In contrast, the progressive Massachusetts code is firmly Bible-based; so it only repeated the death penalties proscribed in Mosaic Law, for adultery, witchcraft, and so on. In distinction from English common law, it had no death penalty for property crimes.

But it is a later pamphlet that Robinson praises most, in which, “Contrary to established English law, Peters treats poverty as a condition that should be prevented or alleviated, rather than treating the poor as a distinct class whose rights were narrowly limited by law. He says the state should ‘have a stock readie’ to protect the poor from rising prices, so that the ‘laborer . . . may live comfortably.’ Care must be taken, ‘that poor men especially, may not bee . . . clapt up in prison . . . becaus hee is not able to put in Bail.’ There are a great many people now incarcerated in America because they cannot make bail or pay some trifling fine.”

These ideas are indeed shockingly progressive even today, in the United States, which means, as Robinson says, that they are dismissed. The charge raised against her by Peter Laarman, however, on the Religion Dispatches website, is that these enlightened humanistic Calvinist colonies had no place for the colonised. “To my mind it’s Michael Walzer who sets the bar for scrupulosity in discussing the problems inherent in the idea of enjoying God’s special favour.
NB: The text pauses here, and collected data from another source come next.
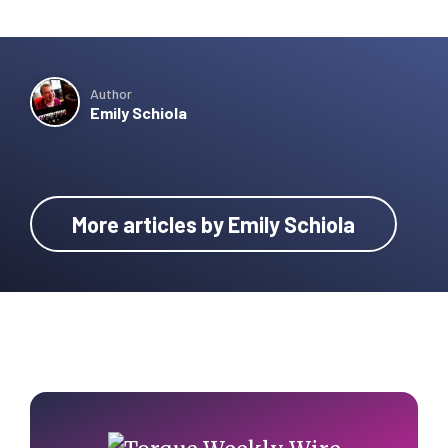
Author
Emily Schiola
More articles by Emily Schiola
Primary
Sidebar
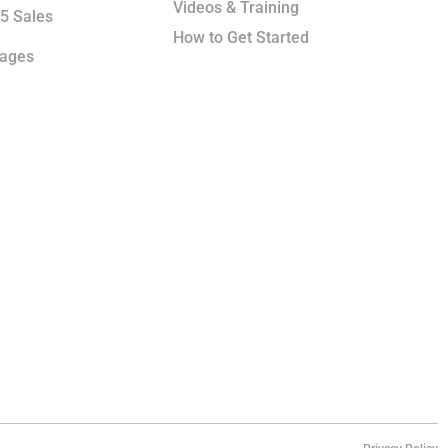
Videos & Training
5 Sales
How to Get Started
kages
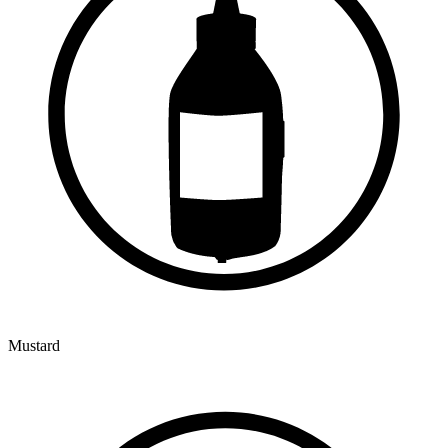
Mustard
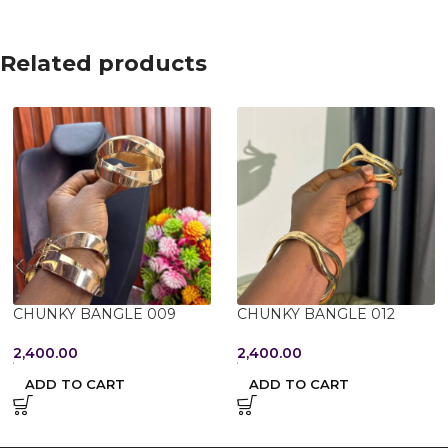
Related products
CHUNKY BANGLE 009
CHUNKY BANGLE 012
2,400.00
2,400.00
ADD TO CART
ADD TO CART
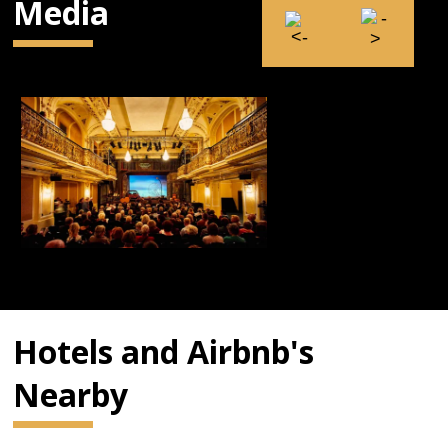
Media
Hotels and Airbnb's
Nearby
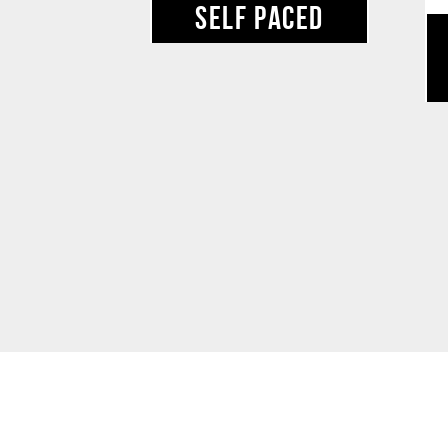
SELF PACED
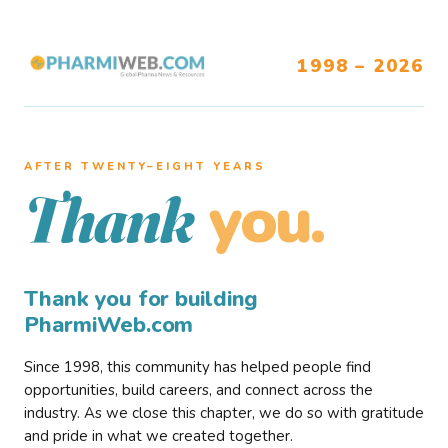
1998 – 2026
AFTER TWENTY–EIGHT YEARS
you.
Thank
Thank you for building
PharmiWeb.com
Since 1998, this community has helped people find
opportunities, build careers, and connect across the
industry. As we close this chapter, we do so with gratitude
and pride in what we created together.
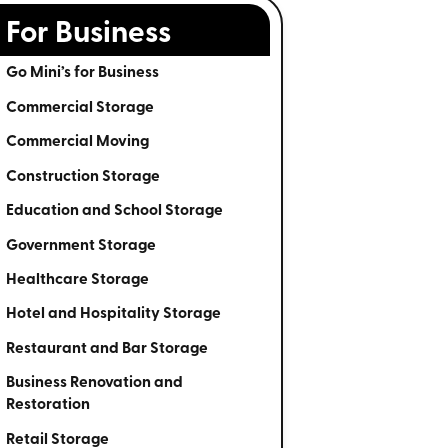
For Business
Go Mini’s for Business
Commercial Storage
Commercial Moving
Construction Storage
Education and School Storage
Government Storage
Healthcare Storage
Hotel and Hospitality Storage
Restaurant and Bar Storage
Business Renovation and
Restoration
Retail Storage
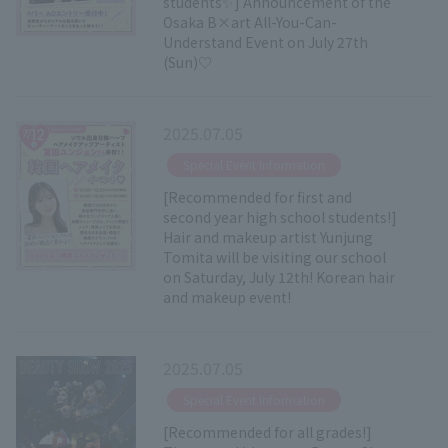
students✨] Announcement of the
Osaka B×art All-You-Can-
Understand Event on July 27th
(Sun)♡
2025.07.05
​ ​
Special Event Information
[Recommended for first and
second year high school students!]
Hair and makeup artist Yunjung
Tomita will be visiting our school
on Saturday, July 12th! Korean hair
and makeup event!
2025.07.05
​ ​
Special Event Information
[Recommended for all grades!]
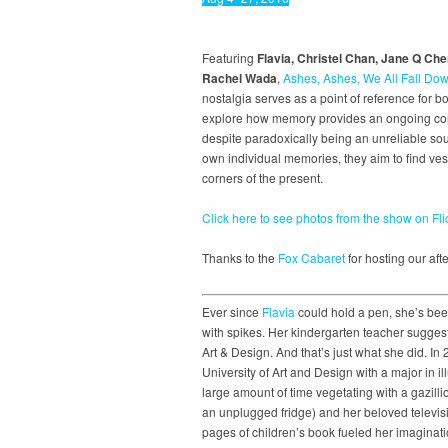
Featuring
Flavia, Christel Chan, Jane Q Ch
Rachel Wada
,
Ashes, Ashes, We All Fall Do
nostalgia serves as a point of reference for bot
explore how memory provides an ongoing conte
despite paradoxically being an unreliable sou
own individual memories, they aim to find vest
corners of the present.
Click here to see photos from the show on Fli
Thanks to the
Fox Cabaret
for hosting our afte
Ever since
Flavia
could hold a pen, she’s bee
with spikes. Her kindergarten teacher suggest
Art & Design. And that’s just what she did. In
University of Art and Design with a major in i
large amount of time vegetating with a gazill
an unplugged fridge) and her beloved televisi
pages of children’s book fueled her imaginati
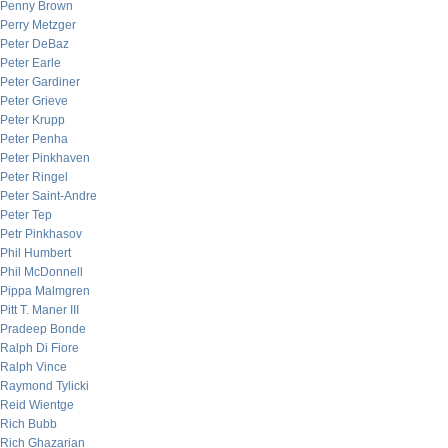
Penny Brown
Perry Metzger
Peter DeBaz
Peter Earle
Peter Gardiner
Peter Grieve
Peter Krupp
Peter Penha
Peter Pinkhaven
Peter Ringel
Peter Saint-Andre
Peter Tep
Petr Pinkhasov
Phil Humbert
Phil McDonnell
Pippa Malmgren
Pitt T. Maner III
Pradeep Bonde
Ralph Di Fiore
Ralph Vince
Raymond Tylicki
Reid Wientge
Rich Bubb
Rich Ghazarian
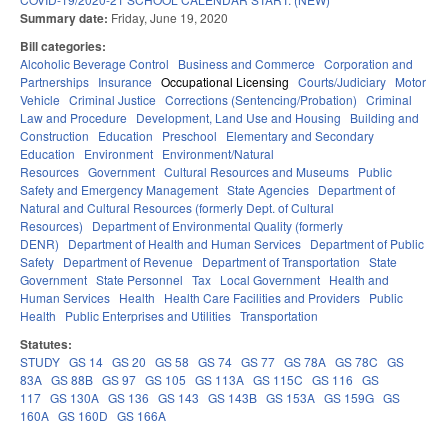
Summary date:
Friday, June 19, 2020
Bill categories:
Alcoholic Beverage Control
Business and Commerce
Corporation and
Partnerships
Insurance
Occupational Licensing
Courts/Judiciary
Motor
Vehicle
Criminal Justice
Corrections (Sentencing/Probation)
Criminal
Law and Procedure
Development, Land Use and Housing
Building and
Construction
Education
Preschool
Elementary and Secondary
Education
Environment
Environment/Natural
Resources
Government
Cultural Resources and Museums
Public
Safety and Emergency Management
State Agencies
Department of
Natural and Cultural Resources (formerly Dept. of Cultural
Resources)
Department of Environmental Quality (formerly
DENR)
Department of Health and Human Services
Department of Public
Safety
Department of Revenue
Department of Transportation
State
Government
State Personnel
Tax
Local Government
Health and
Human Services
Health
Health Care Facilities and Providers
Public
Health
Public Enterprises and Utilities
Transportation
Statutes:
STUDY
GS 14
GS 20
GS 58
GS 74
GS 77
GS 78A
GS 78C
GS
83A
GS 88B
GS 97
GS 105
GS 113A
GS 115C
GS 116
GS
117
GS 130A
GS 136
GS 143
GS 143B
GS 153A
GS 159G
GS
160A
GS 160D
GS 166A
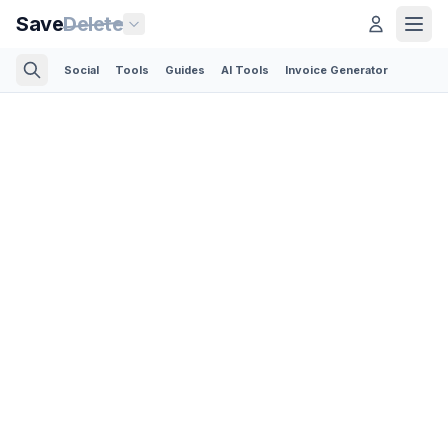
Save
Delete
Social
Tools
Guides
AI Tools
Invoice Generator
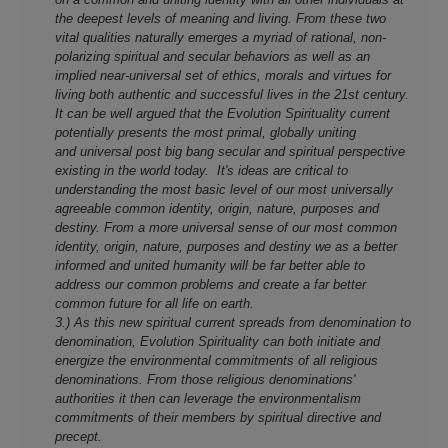
the deepest levels of meaning and living. From these two
vital qualities naturally emerges a myriad of rational, non-
polarizing spiritual and secular behaviors as well as an
implied near-universal set of ethics, morals and virtues for
living both authentic and successful lives in the 21st century.
It can be well argued that the Evolution Spirituality current
potentially presents the most primal, globally uniting
and universal post big bang secular and spiritual perspective
existing in the world today. It's ideas are critical to
understanding the most basic level of our most universally
agreeable common identity, origin, nature, purposes and
destiny. From a more universal sense of our most common
identity, origin, nature, purposes and destiny we as a better
informed and united humanity will be far better able to
address our common problems and create a far better
common future for all life on earth.
3.) As this new spiritual current spreads from denomination to
denomination, Evolution Spirituality can both initiate and
energize the environmental commitments of all religious
denominations. From those religious denominations'
authorities it then can leverage the environmentalism
commitments of their members by spiritual directive and
precept.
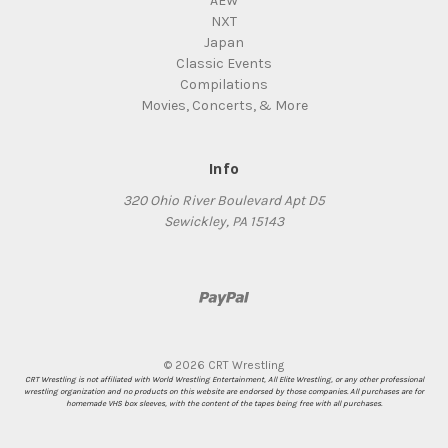
AEW
NXT
Japan
Classic Events
Compilations
Movies, Concerts, & More
Info
320 Ohio River Boulevard Apt D5
Sewickley, PA 15143
© 2026 CRT Wrestling
CRT Wrestling is not affiliated with World Wrestling Entertainment, All Elite Wrestling, or any other professional
wrestling organization and no products on this website are endorsed by those companies. All purchases are for
homemade VHS box sleeves, with the content of the tapes being free with all purchases.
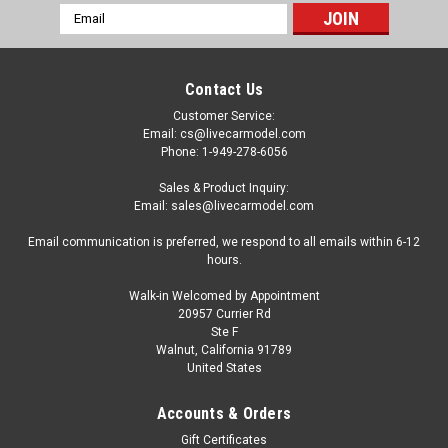
Email
Address
Contact Us
Customer Service:
Email: cs@livecarmodel.com
Phone: 1-949-278-6056
Sales & Product Inquiry:
Email: sales@livecarmodel.com
Email communication is preferred, we respond to all emails within 6-12
hours.
Walk-in Welcomed by Appointment
20957 Currier Rd
Ste F
Walnut, California 91789
United States
|
AMT
Sku:
US-AMT1394
Skill 3 Model Kit International Transtar 4300
Accounts & Orders
Eagle Truck Tractor "Sprite" 1/25 Scale Model
Gift Certificates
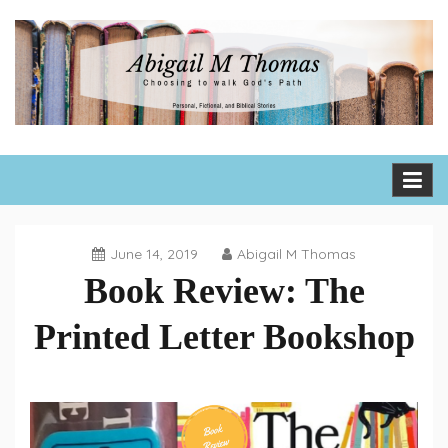
Skip
to
content
Abigail M Thomas
Choosing to walk God's path one day, one hour, one moment
at a time
June 14, 2019
Abigail M Thomas
Book Review: The
Printed Letter Bookshop
Book
Reviews
,
Fiction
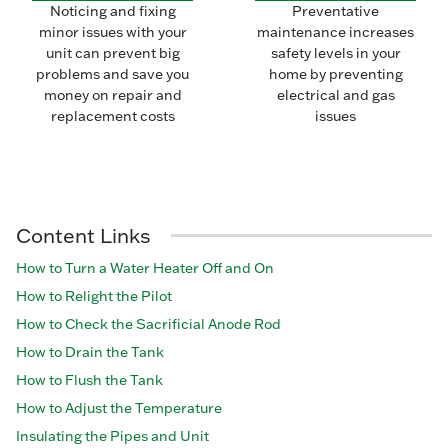
Noticing and fixing
Preventative
minor issues with your
maintenance increases
unit can prevent big
safety levels in your
problems and save you
home by preventing
money on repair and
electrical and gas
replacement costs
issues
Content Links
How to Turn a Water Heater Off and On
How to Relight the Pilot
How to Check the Sacrificial Anode Rod
How to Drain the Tank
How to Flush the Tank
How to Adjust the Temperature
Insulating the Pipes and Unit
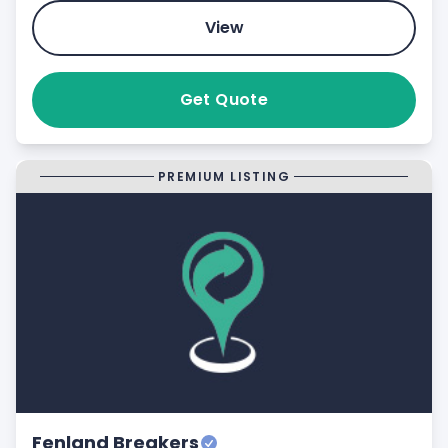
View
Get Quote
PREMIUM LISTING
Fenland Breakers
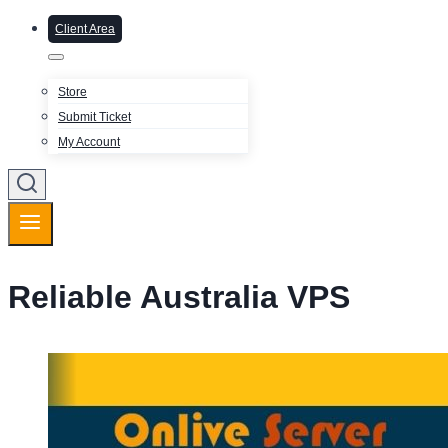
Client Area
Store
Submit Ticket
My Account
Reliable Australia VPS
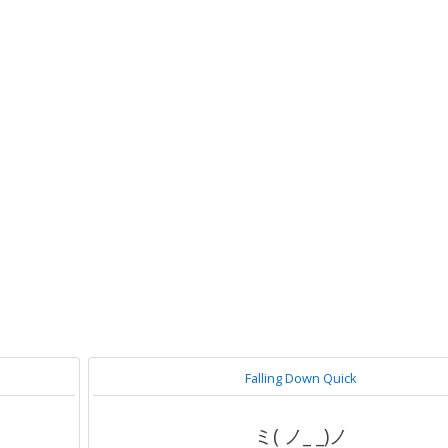
Falling Down Quick
ミ( ノ_ _)ノ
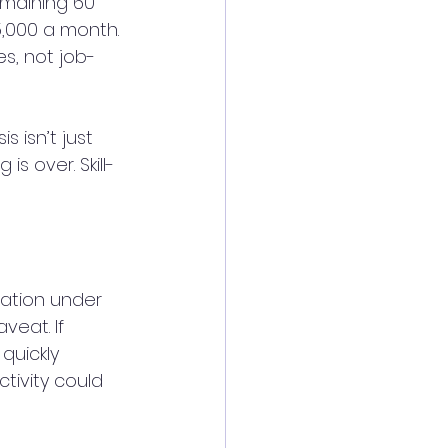
emaining 60 
5,000 a month.
es, not job-
 isn’t just 
s over. Skill-
lation under 
eat. If 
quickly 
tivity could 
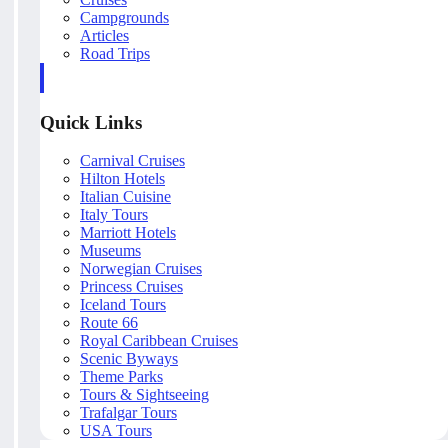
Campgrounds
Articles
Road Trips
Quick Links
Carnival Cruises
Hilton Hotels
Italian Cuisine
Italy Tours
Marriott Hotels
Museums
Norwegian Cruises
Princess Cruises
Iceland Tours
Route 66
Royal Caribbean Cruises
Scenic Byways
Theme Parks
Tours & Sightseeing
Trafalgar Tours
USA Tours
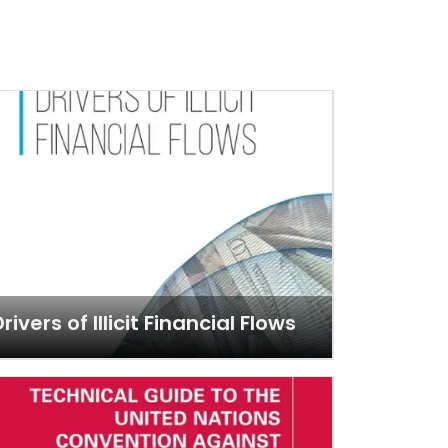
rivers of Illicit Financial Flows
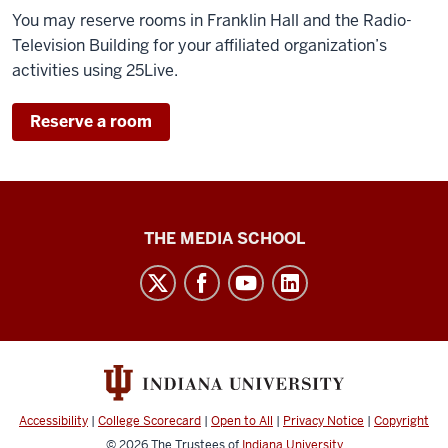
You may reserve rooms in Franklin Hall and the Radio-
Television Building for your affiliated organization’s
activities using 25Live.
Reserve a room
Media
THE MEDIA SCHOOL
School
intranet
social
media
channels
Accessibility
|
College Scorecard
|
Open to All
|
Privacy Notice
|
Copyright
© 2026
The Trustees of
Indiana University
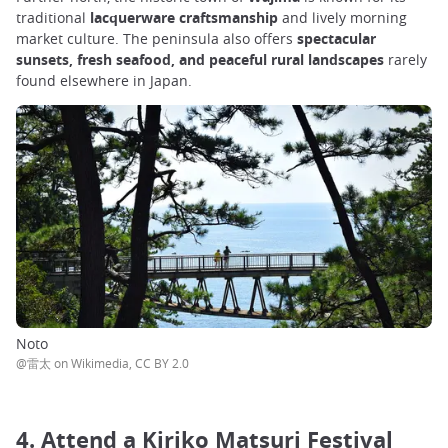
traditional
lacquerware craftsmanship
and lively morning
market culture. The peninsula also offers
spectacular
sunsets, fresh seafood, and peaceful rural landscapes
rarely
found elsewhere in Japan.
Noto
@雷太 on Wikimedia, CC BY 2.0
4. Attend a Kiriko Matsuri Festival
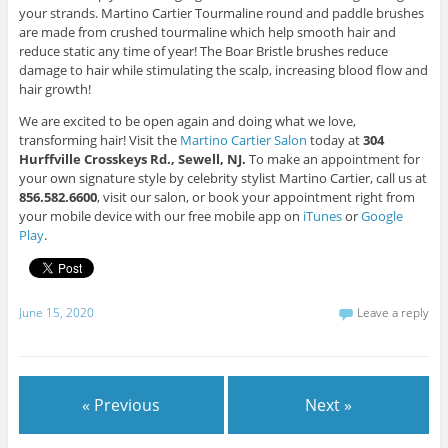
your strands. Martino Cartier Tourmaline round and paddle brushes
are made from crushed tourmaline which help smooth hair and
reduce static any time of year! The Boar Bristle brushes reduce
damage to hair while stimulating the scalp, increasing blood flow and
hair growth!
We are excited to be open again and doing what we love,
transforming hair! Visit the
Martino Cartier Salon
today at
304
Hurffville Crosskeys Rd., Sewell, NJ.
To make an appointment for
your own signature style by celebrity stylist Martino Cartier, call us at
856.582.6600
, visit our salon, or book your appointment right from
your mobile device with our free mobile app on
iTunes
or
Google
Play
.
June 15, 2020
Leave a reply
« Previous
Next »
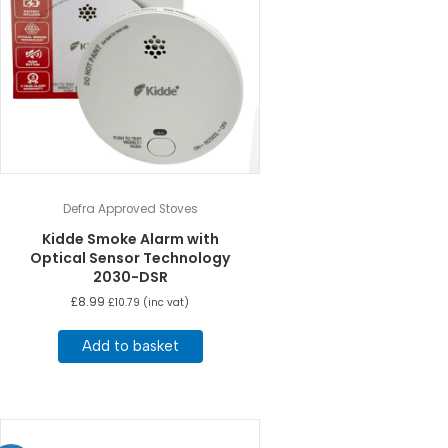
Defra Approved Stoves
Kidde Smoke Alarm with
Optical Sensor Technology
2030-DSR
£
8.99
£
10.79
(inc vat)
Add to basket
Walzer writes that exodus stories — the original one, of course, but also the exodus stories written by New England settlers and by South African Boers and by the founders of the modern State of Israel — tend to skip lightly over the downside of their God-sent liberation: the taking of others’ land and the effective erasure of the seized land’s inhabitants and of their story.

“Walzer asks, ‘Is it a feature of revolutionary history that newly liberated and covenanted peoples should think about their enemies in this absolutist fashion?’ Walzer’s answer is a reluctant yes: he concludes that this does indeed seem to be the case.”

The only plausible defence is that history has no record of any alternative — anything you might call cuddly colonisation. And, however brutally they started, the variously chosen peoples did, in the end, delegitimise themselves through their own universalist ideologies.


AND so to a piece by Tomiwa Owolade in The New Statesman: “It is commonplace to criticise modern-day progressive activism — what some describe as ‘woke politics’ — by comparing it to a sanctimonious, dogmatic religion. These activists . . . are sectarian by nature: more hostile, for example, to left-wing women with whom they disagree on certain issues than to conservative men with whom they disagree on everything.”

I have made this argument myself, but Owolade gives it a historically informed twist: “Many of the criticisms aimed at today’s progressive activism, then, might also have been applied to earlier religious-based activism. . . But the movements that campaigned against sugar and alcohol were . . . also progressive.

“Many of the ideas we take for granted today, from the humanity of black people to the equality of women and the dignity of workers, were shaped by people whose convictions were driven by their passionate religiosity.”

That this piece should be published in a left-wing paper shows how a respect for religion is reappearing as the smug certainties of the “end of history” melt away.

 
A SMALL note on Christian Concern: after the column went off last week (26 August), they got back to me, suggesting that I apply for a court transcript of the hearing of 6 June to back up their claim that “Some doctors said Archie was ‘likely’ to be brain dead based on MRI and CT scans, but the same doctors said in the same breath that he had a 1-5% chance of making some recovery” (my italics). There is no mention in the judgment of that date of any of Archie’s doctors’ holding out any hope of recovery, but, since a full transcript would cost me a couple of hundred pounds, I’m disinclined to apply for one. So there the matter must rest.